**TASK TO COMPLETE:** Produce word for word the lines of the data below running from the one that has "Helical antennas with" to the one that has "ENVOYER LES DÉTAILS DU PRODUIT PAR E-MAIL", inclusive, and no others.

[[ THE RECORDS open ]]

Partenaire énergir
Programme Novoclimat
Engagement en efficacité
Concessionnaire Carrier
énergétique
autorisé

[[ THE RECORDS closed ]]
[[ THE RECORDS open ]]

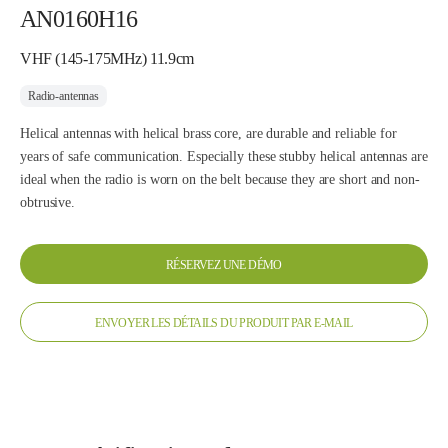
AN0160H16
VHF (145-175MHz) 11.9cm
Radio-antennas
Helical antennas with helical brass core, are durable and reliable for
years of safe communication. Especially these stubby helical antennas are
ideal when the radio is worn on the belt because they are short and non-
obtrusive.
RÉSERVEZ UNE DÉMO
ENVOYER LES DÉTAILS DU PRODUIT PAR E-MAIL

[[ THE RECORDS closed ]]

**RESULT OF THE EXERCISE:**
Helical antennas with helical brass core, are durable and reliable for
years of safe communication. Especially these stubby helical antennas are
ideal when the radio is worn on the belt because they are short and non-
obtrusive.
RÉSERVEZ UNE DÉMO
ENVOYER LES DÉTAILS DU PRODUIT PAR E-MAIL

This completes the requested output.